Saccharin, Sucralose und Aspartam beeinflussen Darmbakterien
Eine In-vitro-Studie hat 2021 im Laborversuch gezeigt, dass Saccharin, Sucralose und Aspartam Darmbakterien negativ beeinflussen können. Sobald die Bakterien Escherichia coli und Enterococcus faecalis die Süßstoffe im Darm aufgenommen hatten, veränderten sie sich und konnten dann die Darmwand durchdringen.
Die eigentlich nützlichen Bakterien können großen Schaden anrichten, sobald sie den Darm verlassen. Überwindet zum Beispiel E. faecalis die Darmwand und gelangt in den Blutkreislauf, sammelt es sich in Lymphknoten, Leber und Milz an und kann eine Reihe von Infektionen verursachen.
Um die Konzentration der Darmbakterien zu verändern, reichten in dem Modellversuch schon kleine Mengen der untersuchten Süßungsmittel. So konnten diese nach Aussage der Forschenden schon bei einer physiologischen Konzentration von 100 Mikrogramm die Darmflora verändern und Infektionen wahrscheinlicher werden lassen - eine Menge, die in der täglichen Ernährung leicht erreicht werden könne.

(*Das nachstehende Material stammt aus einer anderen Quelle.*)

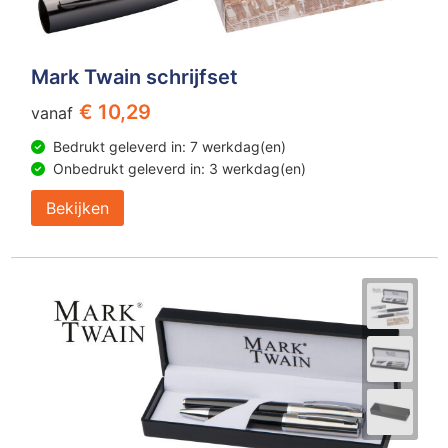
Mark Twain schrijfset
€ 10,29
vanaf
Bedrukt geleverd in: 7 werkdag(en)
Onbedrukt geleverd in: 3 werkdag(en)
Bekijken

Künstliche Süßstoffe: Keine erhöhte Krebsgefahr nachgewiesen
Künstliche Süßstoffe, insbesondere Aspartam, Saccharin und Sucralose, standen lange im Verdacht, krebserregend zu sein. Hier konnten Forschende bisher kein erhöhtes Risiko nachweisen. Schwangeren und stillenden Müttern wird empfohlen, auf übermäßigen Konsum von Zuckerersatz zu verzichten, solange nicht geklärt ist, wie sich die Süßungsmittel auf die Entwicklung von Babys auswirken.
Auf künstliche Süßstoffe und Zucker verzichten
Um schädlichen Veränderungen des Körpers vorzubeugen, sollte man versuchen, ganz auf künstliche Süßstoffe zu verzichten - und sich lieber generell vom Zuckerkonsum entwöhnen. Schon nach kurzer Zeit verändert sich das Geschmacksempfinden, und das Verlangen nach Süße lässt deutlich nach.